Data drawn from a collection:
★ ★ ★ ★ ★ ★ ★
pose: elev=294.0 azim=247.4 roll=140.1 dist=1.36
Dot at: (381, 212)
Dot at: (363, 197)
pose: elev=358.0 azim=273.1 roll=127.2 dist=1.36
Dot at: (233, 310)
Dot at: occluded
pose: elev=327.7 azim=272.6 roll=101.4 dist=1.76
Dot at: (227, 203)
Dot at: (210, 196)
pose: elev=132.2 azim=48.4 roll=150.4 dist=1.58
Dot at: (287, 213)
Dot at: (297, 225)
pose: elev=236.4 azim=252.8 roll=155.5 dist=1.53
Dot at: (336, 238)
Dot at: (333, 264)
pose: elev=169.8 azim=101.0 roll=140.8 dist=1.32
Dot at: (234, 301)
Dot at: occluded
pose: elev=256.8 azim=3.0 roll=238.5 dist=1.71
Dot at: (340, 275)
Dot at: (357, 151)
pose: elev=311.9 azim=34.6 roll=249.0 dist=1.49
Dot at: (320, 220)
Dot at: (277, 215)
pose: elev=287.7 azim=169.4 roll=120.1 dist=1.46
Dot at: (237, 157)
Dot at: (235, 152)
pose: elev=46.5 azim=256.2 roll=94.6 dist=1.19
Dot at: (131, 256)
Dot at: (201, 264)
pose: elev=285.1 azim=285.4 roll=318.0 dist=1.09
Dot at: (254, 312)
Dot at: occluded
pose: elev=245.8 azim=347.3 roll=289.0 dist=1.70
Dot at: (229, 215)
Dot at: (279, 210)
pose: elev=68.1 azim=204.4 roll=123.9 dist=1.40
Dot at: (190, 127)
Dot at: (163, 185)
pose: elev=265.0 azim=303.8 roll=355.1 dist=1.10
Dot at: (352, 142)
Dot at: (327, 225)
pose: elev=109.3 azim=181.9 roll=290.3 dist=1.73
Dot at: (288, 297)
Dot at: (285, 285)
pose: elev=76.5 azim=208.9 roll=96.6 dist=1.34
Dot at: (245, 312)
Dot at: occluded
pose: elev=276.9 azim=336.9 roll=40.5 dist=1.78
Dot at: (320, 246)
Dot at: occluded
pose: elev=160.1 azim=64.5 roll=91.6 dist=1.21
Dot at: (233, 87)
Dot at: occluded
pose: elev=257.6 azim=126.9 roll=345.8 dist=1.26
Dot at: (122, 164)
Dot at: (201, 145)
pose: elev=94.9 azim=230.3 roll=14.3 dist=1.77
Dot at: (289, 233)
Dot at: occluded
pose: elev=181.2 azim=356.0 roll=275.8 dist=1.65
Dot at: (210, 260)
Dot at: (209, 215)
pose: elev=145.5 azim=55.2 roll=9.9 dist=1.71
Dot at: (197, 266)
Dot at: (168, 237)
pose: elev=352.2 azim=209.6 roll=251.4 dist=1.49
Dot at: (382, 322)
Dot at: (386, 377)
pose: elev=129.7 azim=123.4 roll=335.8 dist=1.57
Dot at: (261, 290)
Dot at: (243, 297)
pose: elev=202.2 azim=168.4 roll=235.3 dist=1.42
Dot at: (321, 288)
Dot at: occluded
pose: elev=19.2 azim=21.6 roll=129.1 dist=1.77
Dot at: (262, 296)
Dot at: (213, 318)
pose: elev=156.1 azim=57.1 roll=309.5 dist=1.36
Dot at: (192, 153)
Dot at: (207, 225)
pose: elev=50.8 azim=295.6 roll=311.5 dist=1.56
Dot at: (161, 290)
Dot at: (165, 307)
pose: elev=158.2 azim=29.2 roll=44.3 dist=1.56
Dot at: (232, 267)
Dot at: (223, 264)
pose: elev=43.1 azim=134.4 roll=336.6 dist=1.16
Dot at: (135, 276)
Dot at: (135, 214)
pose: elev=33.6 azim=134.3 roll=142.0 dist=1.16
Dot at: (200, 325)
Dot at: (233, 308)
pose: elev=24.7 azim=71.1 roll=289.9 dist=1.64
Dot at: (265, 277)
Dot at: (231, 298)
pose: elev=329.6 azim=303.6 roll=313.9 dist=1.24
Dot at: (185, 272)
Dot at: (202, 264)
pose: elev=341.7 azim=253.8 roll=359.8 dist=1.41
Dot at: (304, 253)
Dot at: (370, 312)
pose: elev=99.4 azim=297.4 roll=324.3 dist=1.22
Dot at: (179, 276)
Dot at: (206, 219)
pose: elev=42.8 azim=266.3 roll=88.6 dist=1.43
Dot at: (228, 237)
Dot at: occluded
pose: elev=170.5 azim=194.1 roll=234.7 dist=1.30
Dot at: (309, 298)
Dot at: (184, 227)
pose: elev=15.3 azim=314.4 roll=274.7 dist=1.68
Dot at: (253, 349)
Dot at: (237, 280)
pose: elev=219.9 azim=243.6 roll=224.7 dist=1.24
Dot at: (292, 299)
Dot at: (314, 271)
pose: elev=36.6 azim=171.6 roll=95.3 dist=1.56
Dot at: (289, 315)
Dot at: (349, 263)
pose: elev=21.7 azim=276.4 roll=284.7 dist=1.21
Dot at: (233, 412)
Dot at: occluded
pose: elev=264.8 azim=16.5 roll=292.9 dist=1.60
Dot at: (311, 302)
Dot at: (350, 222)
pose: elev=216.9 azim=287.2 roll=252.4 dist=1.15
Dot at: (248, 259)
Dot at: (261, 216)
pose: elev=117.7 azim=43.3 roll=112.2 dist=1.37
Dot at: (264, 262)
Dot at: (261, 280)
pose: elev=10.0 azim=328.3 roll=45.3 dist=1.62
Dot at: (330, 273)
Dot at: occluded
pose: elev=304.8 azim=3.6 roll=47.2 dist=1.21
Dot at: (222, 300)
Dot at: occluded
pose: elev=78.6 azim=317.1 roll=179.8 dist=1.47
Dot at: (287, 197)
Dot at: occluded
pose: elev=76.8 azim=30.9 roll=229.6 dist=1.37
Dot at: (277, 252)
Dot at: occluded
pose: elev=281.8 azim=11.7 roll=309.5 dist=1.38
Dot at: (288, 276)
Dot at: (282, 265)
★ ★ ★ ★ ★ ★ ★
-- Exercise --
Set down the lines of the items verbatim, starting with the line that contains "pose: elev=216.9 azim=287.2" and continuing through the last line of the items, with both of those lines included.

-- Response to this exercise --
pose: elev=216.9 azim=287.2 roll=252.4 dist=1.15
Dot at: (248, 259)
Dot at: (261, 216)
pose: elev=117.7 azim=43.3 roll=112.2 dist=1.37
Dot at: (264, 262)
Dot at: (261, 280)
pose: elev=10.0 azim=328.3 roll=45.3 dist=1.62
Dot at: (330, 273)
Dot at: occluded
pose: elev=304.8 azim=3.6 roll=47.2 dist=1.21
Dot at: (222, 300)
Dot at: occluded
pose: elev=78.6 azim=317.1 roll=179.8 dist=1.47
Dot at: (287, 197)
Dot at: occluded
pose: elev=76.8 azim=30.9 roll=229.6 dist=1.37
Dot at: (277, 252)
Dot at: occluded
pose: elev=281.8 azim=11.7 roll=309.5 dist=1.38
Dot at: (288, 276)
Dot at: (282, 265)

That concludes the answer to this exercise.